Maintained by three coordinated operations:

**Existing layers — column append.** `Layer::append_genome_column` appends one column to each existing layer. Slots matching the incoming genome receive its count or `true`; all other slots receive 0 or `false`.

**New layers — absent columns prepended.** When a new layer is created for kmers unique to the incoming genome, `n_existing_genomes` absent columns are prepended before the incoming genome's column, so the new layer immediately has the same column count as all other layers.

**First merge, Presence mode — `init_presence_matrix`.** The initial single-genome index has no `presence/` directory (presence is implicit). On the first merge, `Layer<()>::init_presence_matrix` materialises genome 0's presence column (all `true`) retroactively, raising the column count from 0 to 1 before appending column 1.

This invariant is the precondition for correct progressive aggregation: every level can blindly sum matrices from below because all matrices have the same shape.

---

## Query model

### Point query

```
minimiser(kmer) → partition p
for each layer l in p:
    if let Some(slot) = MphfLayer_l.find(kmer):
        return data_l.read(slot)
return None
```

O(n_layers) MPHF probes worst case; O(1) expected.
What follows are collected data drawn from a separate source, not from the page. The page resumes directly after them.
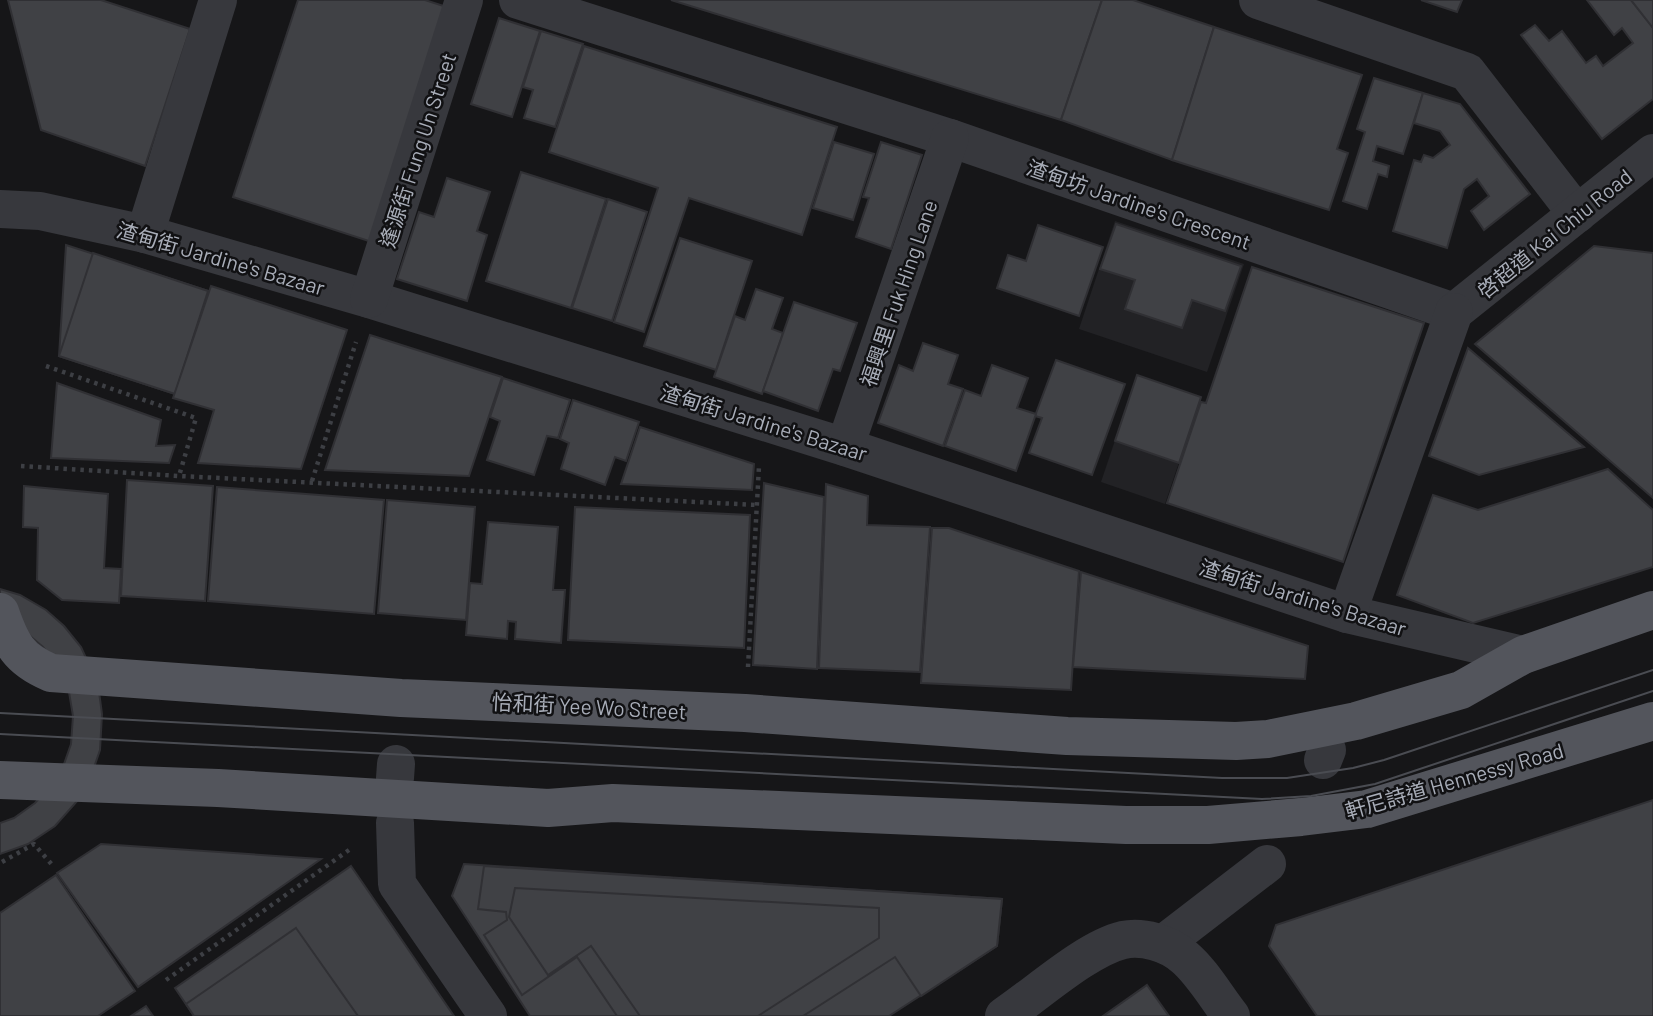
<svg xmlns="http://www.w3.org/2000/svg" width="1653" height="1016" viewBox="0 0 1653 1016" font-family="Barlow,'Noto Sans TC',sans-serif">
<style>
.built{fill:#222225}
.building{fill:#404145;stroke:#303034;stroke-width:2}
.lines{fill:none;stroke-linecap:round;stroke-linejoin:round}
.path{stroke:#3d3f44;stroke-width:4.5;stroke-dasharray:3.5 5;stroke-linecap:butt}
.minor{stroke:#37383d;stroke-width:38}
.major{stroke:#53555c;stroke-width:38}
.tram{stroke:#4a4c52;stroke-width:2}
.labels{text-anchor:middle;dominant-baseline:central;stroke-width:5;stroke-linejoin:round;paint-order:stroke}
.street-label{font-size:21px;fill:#a8adb8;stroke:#111113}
</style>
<rect width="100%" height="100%" fill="#161618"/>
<g class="built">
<path d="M 1115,221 L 1244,264 L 1207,372 L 1079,329 Z"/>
<path d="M 1137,375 L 1201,397 L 1165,504 L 1101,482 Z"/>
</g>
<g class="building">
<path d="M 8,0 L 101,0 L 190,29 L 145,166 L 41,130 Z"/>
<path d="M 298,0 L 425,0 L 456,10 L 378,244 L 233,197 Z"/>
<path d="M 671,0 L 1102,0 L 1061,120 Z"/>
<path d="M 1102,0 L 1133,0 L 1214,27 L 1172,160 L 1061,120 Z"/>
<path d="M 1421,0 L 1462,0 L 1457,12 Z"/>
<path d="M 1587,0 L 1631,0 L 1653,28 L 1653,99 L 1602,139 L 1521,35 L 1535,25 L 1549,41 L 1562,31 L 1586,63 L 1596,56 L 1603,66 L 1633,43 L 1622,28 L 1614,35 Z"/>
<path d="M 1631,0 L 1653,0 L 1653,28 Z"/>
<path d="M 499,18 L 540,31 L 512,117 L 471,104 Z"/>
<path d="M 1214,27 L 1362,75 L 1337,149 L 1348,153 L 1329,210 L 1172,160 Z"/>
<path d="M 541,31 L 583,44 L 555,127 L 524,118 L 533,90 L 523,87 Z"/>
<path d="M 584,46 L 837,127 L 802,235 L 689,198 L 644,332 L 614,322 L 658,188 L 549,152 Z"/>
<path d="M 1374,78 L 1423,93 L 1403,154 L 1377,146 L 1373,161 L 1389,166 L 1387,177 L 1378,174 L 1367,209 L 1343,201 L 1365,132 L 1357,129 Z"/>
<path d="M 1423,93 L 1460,104 L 1530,194 L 1484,230 L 1471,211 L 1489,196 L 1477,179 L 1464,189 L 1447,248 L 1393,231 L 1414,160 L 1421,162 L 1424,155 L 1433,158 L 1450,145 L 1440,131 L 1414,123 Z"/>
<path d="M 834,142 L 874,154 L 853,220 L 813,208 Z"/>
<path d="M 881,142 L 922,155 L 891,249 L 856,237 L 869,198 L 863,197 Z"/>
<path d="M 521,172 L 606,199 L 571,308 L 486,281 Z"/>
<path d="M 447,178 L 490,192 L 477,231 L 487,235 L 467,301 L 397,279 L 419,212 L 434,217 Z"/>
<path d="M 608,199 L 647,212 L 612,321 L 572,308 Z"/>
<path d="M 1116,224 L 1241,266 L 1225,311 L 1192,300 L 1182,328 L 1125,309 L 1135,280 L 1100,269 Z"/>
<path d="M 1038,225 L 1103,247 L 1079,316 L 997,288 L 1008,255 L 1026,261 Z"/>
<path d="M 680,238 L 752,261 L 716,370 L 644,346 Z"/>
<path d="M 66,245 L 208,291 L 175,394 L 59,356 Z"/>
<path d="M 1594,246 L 1653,253 L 1653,498 L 1475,344 Z"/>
<path d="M 93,253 L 208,291 L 175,394 L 59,356 Z"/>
<path d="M 1252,267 L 1424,323 L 1343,562 L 1167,503 L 1201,402 L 1206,403 Z"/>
<path d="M 211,286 L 347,330 L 301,469 L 198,463 L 214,410 L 173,398 Z"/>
<path d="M 756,289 L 783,298 L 772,329 L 783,333 L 762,394 L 714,377 L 735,316 L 745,320 Z"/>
<path d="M 794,302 L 857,323 L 840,371 L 833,369 L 818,411 L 763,391 Z"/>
<path d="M 370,335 L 502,377 L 469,476 L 325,470 Z"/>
<path d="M 923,343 L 958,355 L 948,384 L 963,389 L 943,446 L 878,423 L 899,365 L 913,371 Z"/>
<path d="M 1468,348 L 1584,447 L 1479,475 L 1429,456 Z"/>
<path d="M 1056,360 L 1125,384 L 1092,475 L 1029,453 L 1042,418 L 1035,416 Z"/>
<path d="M 992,365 L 1028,378 L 1017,408 L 1036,414 L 1016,471 L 945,446 L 965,390 L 981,396 Z"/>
<path d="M 1137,375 L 1201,397 L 1179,463 L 1115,441 Z"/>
<path d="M 503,378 L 570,400 L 558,438 L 547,436 L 534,475 L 487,460 L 500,421 L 490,417 Z"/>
<path d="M 57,383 L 161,420 L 156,446 L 175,445 L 169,463 L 51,458 Z"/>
<path d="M 573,400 L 639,422 L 626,461 L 615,457 L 605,485 L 561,469 L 569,443 L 560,439 Z"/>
<path d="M 640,427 L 754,464 L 752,490 L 621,484 Z"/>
<path d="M 1608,469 L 1653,510 L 1653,567 L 1473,623 L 1397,595 L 1433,495 L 1478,510 Z"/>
<path d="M 127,480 L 213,486 L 205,601 L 121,596 Z"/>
<path d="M 764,483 L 824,497 L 817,669 L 753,665 Z"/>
<path d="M 826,484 L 868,496 L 867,525 L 930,527 L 920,672 L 819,668 Z"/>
<path d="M 24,486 L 108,494 L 104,568 L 121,569 L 119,603 L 62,600 L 37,580 L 38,528 L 23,527 Z"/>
<path d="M 217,487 L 384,500 L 374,614 L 208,601 Z"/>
<path d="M 387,500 L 475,507 L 466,620 L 378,613 Z"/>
<path d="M 575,507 L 750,515 L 744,648 L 568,640 Z"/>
<path d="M 488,522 L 558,527 L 553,590 L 565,590 L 561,643 L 515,639 L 516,622 L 508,621 L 507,639 L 466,635 L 470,583 L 482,584 Z"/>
<path d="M 932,528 L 949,528 L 1079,571 L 1071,690 L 921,683 Z"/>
<path d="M 1081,572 L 1308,646 L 1305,679 L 1073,667 Z"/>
<path d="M 0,589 L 20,595 L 46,610 L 64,626 L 81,647 L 98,684 L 102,714 L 100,750 L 90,779 L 79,799 L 55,826 L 28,844 L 0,854 L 0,823 L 14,818 L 35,803 L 55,781 L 63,767 L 71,744 L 73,716 L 69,692 L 55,662 L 43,647 L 29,635 L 0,620 Z"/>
<path d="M 1653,800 L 1653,1016 L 1317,1016 L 1269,946 L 1276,925 Z"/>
<path d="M 101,844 L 321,859 L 138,987 L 57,873 Z"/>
<path d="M 464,864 L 1002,899 L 997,946 L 889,1016 L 530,1016 L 452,896 Z"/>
<path d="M 351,866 L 454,1016 L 194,1016 L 175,988 Z"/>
<path d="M 484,866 L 1002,899 L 997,946 L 921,996 L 895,957 L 803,1016 L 617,1016 L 577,957 L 522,995 L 484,935 L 507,920 L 506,912 L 478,909 Z"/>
<path d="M 56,875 L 135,991 L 98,1016 L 0,1016 L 0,913 Z"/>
<path d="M 515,888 L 879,908 L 879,938 L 758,1016 L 640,1016 L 591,946 L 548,975 L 509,917 Z"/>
<path d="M 296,928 L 358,1016 L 194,1016 L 186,1004 Z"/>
<path d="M 1147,985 L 1169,1016 L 1103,1016 Z"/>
<path d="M 146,1006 L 153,1016 L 131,1016 Z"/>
</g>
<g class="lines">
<g class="path">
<path d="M 46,366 L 196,418 L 179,476"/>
<path d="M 21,466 L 179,476 L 757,505"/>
<path d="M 312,481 L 356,342"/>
<path d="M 748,667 L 759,466"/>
<path d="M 2,862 L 34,844 L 54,867"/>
<path d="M 166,980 L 349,850"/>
</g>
<g class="minor">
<path d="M 518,0 L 950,138 L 1454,312"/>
<path d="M 1258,0 L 1467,72 L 1577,214"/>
<path d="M 0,209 L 40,211 L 145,234 L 369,299 L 845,447 L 1347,614 L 1523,655"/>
<path d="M 145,234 L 218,0"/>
<path d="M 369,299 L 464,0"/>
<path d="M 1454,312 L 1653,153"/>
<path d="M 845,447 L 950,138"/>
<path d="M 1347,614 L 1454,312"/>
<path d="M 1323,760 L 1327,750"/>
<path d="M 395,778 L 396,764"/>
<path d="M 395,823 L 397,884 L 488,1016"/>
<path d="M 1163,944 L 1267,864"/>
<path d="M 1004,1016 C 1037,994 1086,949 1123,940 C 1143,936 1168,943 1184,957 C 1202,972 1216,997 1231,1016"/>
</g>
<g class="major">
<path d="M 0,612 C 11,644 18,659 51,673 L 401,698 L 745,713 L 1067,736 L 1236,741 L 1268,739 L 1356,721 L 1461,690 L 1523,655 L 1653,610"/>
<path d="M 0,780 L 218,788 L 548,808 L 613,803 L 1126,825 L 1208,825 L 1301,817 L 1367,809 L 1653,721"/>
</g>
<g class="tram">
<path d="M 0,713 L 1222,778 L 1287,778 L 1353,768 L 1384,760 L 1653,670"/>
<path d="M 0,734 L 1262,799 L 1311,796 L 1375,784 L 1653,691"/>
</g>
</g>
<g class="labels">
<g class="street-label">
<text transform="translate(417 150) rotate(-72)">逢源街 Fung Un Street</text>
<text transform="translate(1139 204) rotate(19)">渣甸坊 Jardine's Crescent</text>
<text transform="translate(1554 233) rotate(-39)">啓超道 Kai Chiu Road</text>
<text transform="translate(221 258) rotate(16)">渣甸街 Jardine's Bazaar</text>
<text transform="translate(898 293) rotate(-71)">福興里 Fuk Hing Lane</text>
<text transform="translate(764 422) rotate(17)">渣甸街 Jardine's Bazaar</text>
<text transform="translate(1303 597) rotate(17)">渣甸街 Jardine's Bazaar</text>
<text transform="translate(589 706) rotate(3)">怡和街 Yee Wo Street</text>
<text transform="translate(1454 780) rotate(-16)">軒尼詩道 Hennessy Road</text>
</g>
</g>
</svg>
The result comes from exactly one `(partition, layer)`.

### Aggregation

```
result = reduce(
    for p in partitions:       // parallel
        for l in layers(p):    // parallel
            partial(data_p_l)
)
```

For normalised metrics, replace with the two-pass cascade.

---

## Parallelism model

| Level | Unit | Coordination |
|---|---|---|
| Across partitions | inner stores of `LayeredStore<LayeredStore<S>>` | none |
| Across layers within a partition | inner stores of `LayeredStore<S>` | none — disjoint kmer sets |
| Normalised pass 1 (`col_weights`) | per inner store | none — additive |
| Normalised pass 2 (partial) | per inner store | `global` broadcast read-only |
| Within a matrix (distance) | upper-triangle pair `(i,j)` | none — rayon `par_iter` |

---

## reindex — evidence conversion in place

`KmerIndex::reindex(target, block_bits)` converts every layer's evidence bundle to `target` without touching the MPHF or `unitigs.bin`:

- `→ Exact`: builds `evidence.bin` + `unitigs.bin.idx`; removes `fingerprint.bin`
- `→ Approx { b, z }`: builds `fingerprint.bin`; removes `evidence.bin` + `unitigs.bin.idx`

On success, `IndexConfig::evidence` and `IndexConfig::block_bits` are updated in `index.meta`. Each layer's `layer_meta.json` is also rewritten with the new `EvidenceKind`.

---

## estimate — parameter dry-run

`estimate` resolves approximate-evidence parameters (`z`, `b`, target FP rate) and prints the resulting effective kmer size and per-kmer / per-z-window false-positive rates without touching any index. Used to calibrate `Approx { b, z }` before building or reindexing.